▼

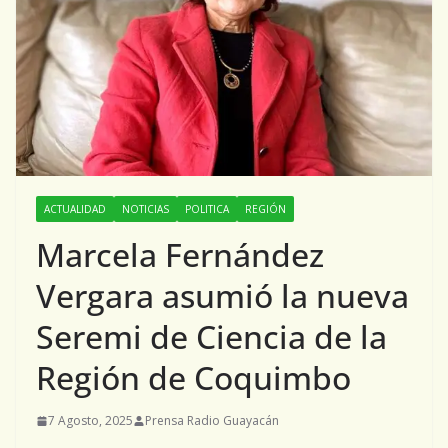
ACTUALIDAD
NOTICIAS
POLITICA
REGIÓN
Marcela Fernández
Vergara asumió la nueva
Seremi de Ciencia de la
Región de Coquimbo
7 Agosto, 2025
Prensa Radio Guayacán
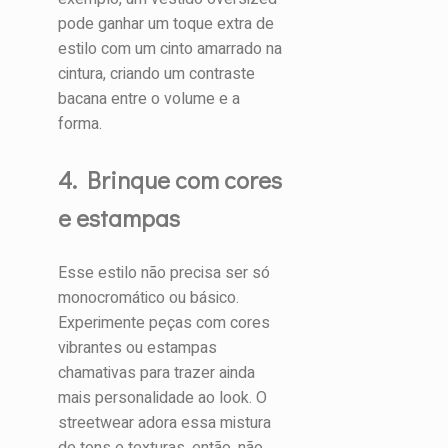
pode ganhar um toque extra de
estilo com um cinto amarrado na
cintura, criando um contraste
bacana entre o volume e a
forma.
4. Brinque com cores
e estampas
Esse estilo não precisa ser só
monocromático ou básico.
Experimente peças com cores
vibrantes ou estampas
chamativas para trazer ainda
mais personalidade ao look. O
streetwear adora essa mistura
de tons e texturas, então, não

▲
▼

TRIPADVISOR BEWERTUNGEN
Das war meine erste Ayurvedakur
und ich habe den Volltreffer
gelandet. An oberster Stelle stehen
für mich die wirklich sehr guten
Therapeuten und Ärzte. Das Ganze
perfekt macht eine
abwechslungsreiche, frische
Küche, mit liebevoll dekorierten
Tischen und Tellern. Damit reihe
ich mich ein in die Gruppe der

▲

DIRECTIONS: From the entries above, extract only the lines running from the one containing "Therapeuten und Ärzte. Das Ganze" through the one containing "ich mich ein in die Gruppe der", inclusive.

OUTPUT:
Therapeuten und Ärzte. Das Ganze
perfekt macht eine
abwechslungsreiche, frische
Küche, mit liebevoll dekorierten
Tischen und Tellern. Damit reihe
ich mich ein in die Gruppe der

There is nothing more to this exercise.